:: WORK INSTRUCTIONS ::
Among the records below, find each line bearing the word "doğrudan" and copy it.

:: PROVIDED ENTRIES ::
----------------------------------------
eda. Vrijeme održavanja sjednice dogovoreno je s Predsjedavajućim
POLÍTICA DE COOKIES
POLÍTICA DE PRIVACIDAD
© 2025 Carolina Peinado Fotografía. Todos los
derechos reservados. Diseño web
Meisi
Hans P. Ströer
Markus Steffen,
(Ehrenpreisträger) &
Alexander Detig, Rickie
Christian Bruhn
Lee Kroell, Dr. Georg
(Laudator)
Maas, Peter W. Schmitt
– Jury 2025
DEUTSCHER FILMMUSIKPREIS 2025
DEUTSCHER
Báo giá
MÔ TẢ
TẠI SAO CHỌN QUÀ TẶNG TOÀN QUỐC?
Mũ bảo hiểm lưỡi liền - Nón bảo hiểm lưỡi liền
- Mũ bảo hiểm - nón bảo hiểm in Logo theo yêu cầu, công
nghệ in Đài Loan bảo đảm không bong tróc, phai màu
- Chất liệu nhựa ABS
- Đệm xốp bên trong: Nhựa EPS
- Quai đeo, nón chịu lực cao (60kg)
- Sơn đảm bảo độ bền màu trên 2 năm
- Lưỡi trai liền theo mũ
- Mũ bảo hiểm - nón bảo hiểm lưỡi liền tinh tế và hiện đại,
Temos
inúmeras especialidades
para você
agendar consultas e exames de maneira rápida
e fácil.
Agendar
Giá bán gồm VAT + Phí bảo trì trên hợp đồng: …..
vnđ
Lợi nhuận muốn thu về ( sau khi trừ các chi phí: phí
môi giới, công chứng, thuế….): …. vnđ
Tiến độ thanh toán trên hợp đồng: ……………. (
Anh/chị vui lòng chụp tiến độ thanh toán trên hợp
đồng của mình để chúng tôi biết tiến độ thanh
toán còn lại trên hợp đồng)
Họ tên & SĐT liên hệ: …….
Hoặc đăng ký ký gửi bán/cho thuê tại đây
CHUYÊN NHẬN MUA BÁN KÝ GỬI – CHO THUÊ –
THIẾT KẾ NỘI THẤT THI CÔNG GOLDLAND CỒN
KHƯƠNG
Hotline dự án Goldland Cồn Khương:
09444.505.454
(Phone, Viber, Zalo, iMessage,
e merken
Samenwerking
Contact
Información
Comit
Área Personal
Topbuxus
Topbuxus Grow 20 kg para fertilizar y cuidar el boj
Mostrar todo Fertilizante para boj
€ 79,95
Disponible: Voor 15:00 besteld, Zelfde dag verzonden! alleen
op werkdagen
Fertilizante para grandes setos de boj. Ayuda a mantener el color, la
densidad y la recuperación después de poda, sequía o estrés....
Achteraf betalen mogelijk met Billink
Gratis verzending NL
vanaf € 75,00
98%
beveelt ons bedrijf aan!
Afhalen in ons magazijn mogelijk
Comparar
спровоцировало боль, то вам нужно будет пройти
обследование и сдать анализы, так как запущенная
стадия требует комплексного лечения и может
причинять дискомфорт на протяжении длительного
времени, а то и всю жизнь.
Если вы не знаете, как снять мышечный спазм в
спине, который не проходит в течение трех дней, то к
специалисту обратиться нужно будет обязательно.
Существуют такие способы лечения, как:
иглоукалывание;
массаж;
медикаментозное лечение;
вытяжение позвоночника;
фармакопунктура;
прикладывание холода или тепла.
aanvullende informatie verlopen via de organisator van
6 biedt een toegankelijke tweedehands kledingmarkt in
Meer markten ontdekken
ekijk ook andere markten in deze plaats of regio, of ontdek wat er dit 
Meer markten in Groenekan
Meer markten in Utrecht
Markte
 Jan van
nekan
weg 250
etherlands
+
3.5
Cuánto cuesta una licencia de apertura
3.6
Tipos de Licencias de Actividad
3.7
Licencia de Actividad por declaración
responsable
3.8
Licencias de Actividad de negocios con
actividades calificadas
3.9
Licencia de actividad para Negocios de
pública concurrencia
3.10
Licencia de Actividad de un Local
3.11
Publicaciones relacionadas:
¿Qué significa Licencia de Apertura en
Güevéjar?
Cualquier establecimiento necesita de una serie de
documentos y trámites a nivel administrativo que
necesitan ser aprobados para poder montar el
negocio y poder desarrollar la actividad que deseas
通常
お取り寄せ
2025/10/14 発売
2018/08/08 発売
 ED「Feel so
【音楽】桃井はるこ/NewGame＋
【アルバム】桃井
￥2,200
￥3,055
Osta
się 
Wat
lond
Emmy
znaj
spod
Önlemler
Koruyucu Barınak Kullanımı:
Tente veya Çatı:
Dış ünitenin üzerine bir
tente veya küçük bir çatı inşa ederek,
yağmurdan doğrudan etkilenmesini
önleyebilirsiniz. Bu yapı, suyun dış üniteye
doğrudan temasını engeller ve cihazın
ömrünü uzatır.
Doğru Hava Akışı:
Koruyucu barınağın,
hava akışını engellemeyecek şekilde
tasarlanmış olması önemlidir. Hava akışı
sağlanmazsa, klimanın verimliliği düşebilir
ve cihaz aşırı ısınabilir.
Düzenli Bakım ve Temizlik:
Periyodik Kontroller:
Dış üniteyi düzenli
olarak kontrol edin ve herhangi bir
----------------------------------------
:: OUTPUT OF THE EXERCISE ::
yağmurdan doğrudan etkilenmesini
doğrudan temasını engeller ve cihazın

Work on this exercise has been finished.